A couple of weeks ago, I brewed a batch of Kolsch. I promised that I’d post again documenting the process of racking to secondary and bottling. That’s what I’m posting about today. Unfortunately, life got away from me and I didn’t rack to secondary. So today I will show my bottling set up of a single stage fermentation.
Note: Please keep in mind that any equipment that comes into contact with fermented food should be sanitized prior to use.
The first step in bottling is kind of a pain in the butt. Cleaning, sanitizing and draining the bottles is fairly time-consuming, but must be done. I do the entire bottling process in the laundry room. I start out by scrubbing the bottles out with a bottle brush. Next is to sanitize them, I use a bottle rinser, folowed by hanging them on this bottling tree. Of course the bottle tree does not hold enough bottles, so I do most of them and come back later to finish the process.
In order to carbonate in the bottles, we have to add some sugar to the wort before bottling. I could use honey, DME or in this case, corn sugar. Boil the corn sugar in 16 ounces of water for 5 minutes. Dump the sugar-water in the bottling bucket. Siphon the wort from the fermentation vessel into the bottling bucket. This will mix the sugar throughout the wort so it carbonates all the bottles evenly.
While the wort is filling the bottling bucket, I count out my bottle caps and put them in a container of sanitizer solution. I also put 40 bottles into the container I use to contain any spilled beer. This also helps avoid knocking over bottles while filling others.

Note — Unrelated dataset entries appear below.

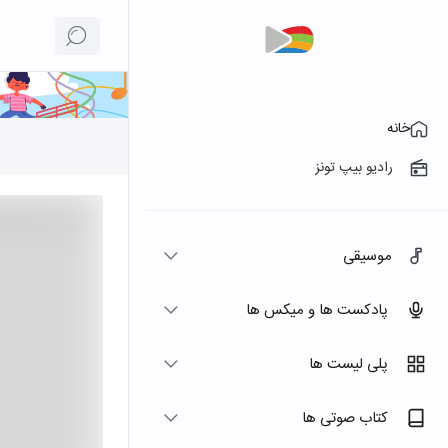
خانه
رادیو بیپ تونز
موسیقی
پادکست ها و میکس ها
پلی لیست ها
کتاب صوتی ها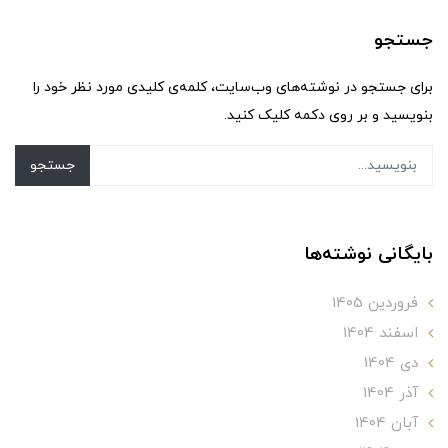
جستجو
برای جستجو در نوشته‌های وب‌سایت، کلمه‌ی کلیدی مورد نظر خود را
بنویسید و بر روی دکمه کلیک کنید.
جستجو
بایگانی نوشته‌ها
فروردین 1405
اسفند 1404
دی 1404
آذر 1404
آبان 1404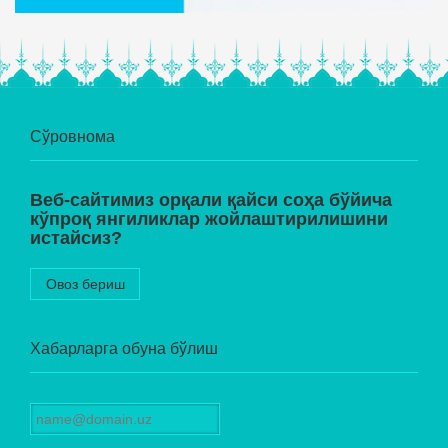
Сўровнома
Веб-сайтимиз орқали қайси соҳа бўйича
кўпроқ янгиликлар жойлаштирилишини
истайсиз?
Овоз бериш
Хабарларга обуна бўлиш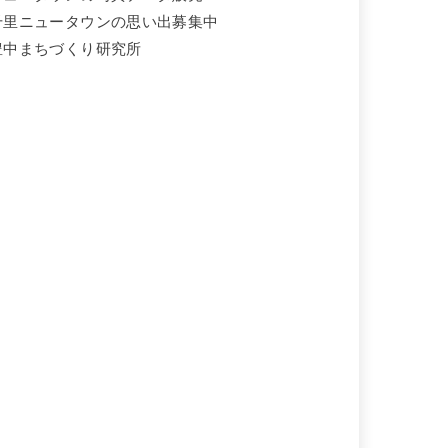
千里ニュータウンの思い出募集中
豊中まちづくり研究所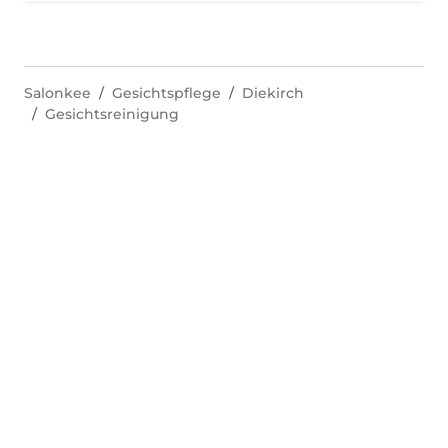
Salonkee
Gesichtspflege
Diekirch
Gesichtsreinigung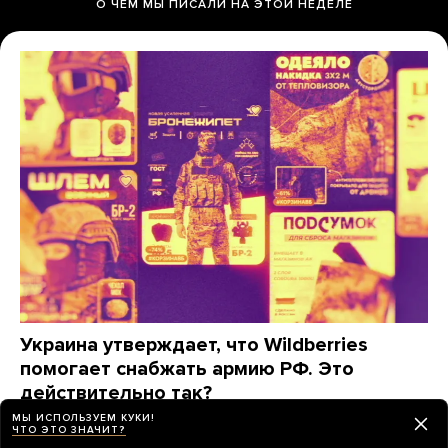
О ЧЕМ МЫ ПИСАЛИ НА ЭТОЙ НЕДЕЛЕ
Украина утверждает, что Wildberries
помогает снабжать армию РФ. Это
действительно так?
«Медуза» изучила, какие товары заказывают для
МЫ ИСПОЛЬЗУЕМ КУКИ!
ЧТО ЭТО ЗНАЧИТ?
фронта на маркетплейсах (спойлер: даже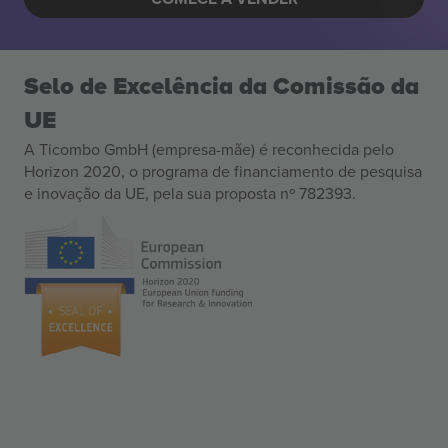
Selo de Excelência da Comissão da
UE
A Ticombo GmbH (empresa-mãe) é reconhecida pelo
Horizon 2020, o programa de financiamento de pesquisa
e inovação da UE, pela sua proposta nº 782393.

Attach the hose to the spout on the bottling bucket and attach the bottling wand to the other end of the hose.
The bottling wand allows me to fill the bottle without adding oxygen to the beer. It also leaves the perfect amount of head space. Insert the wand into the bottle and compress the spring valve on the end. This allows the beer to flow. When the beer is even with the rim of the bottle, release pressure and take out the wand. This is where the spilled beer comes from, it is tough to stop it perfectly.
I don’t have any pictures of the capping process. But I pull a bottle out of the tub, place a sanitized cap on it and use my capper to crimp it down. Then put the capped bottle into the box.
I ended up with 52 bottles of beer from this recipe. That’s about normal for me. It takes about 2 weeks for the yeast to consume the sugar I added and carbonate the beer. I’ll leave the bottles in my basement until the carbonate.
The ingredients for this batch of beer cost $34.19 for a cost of about $0.66 per bottle.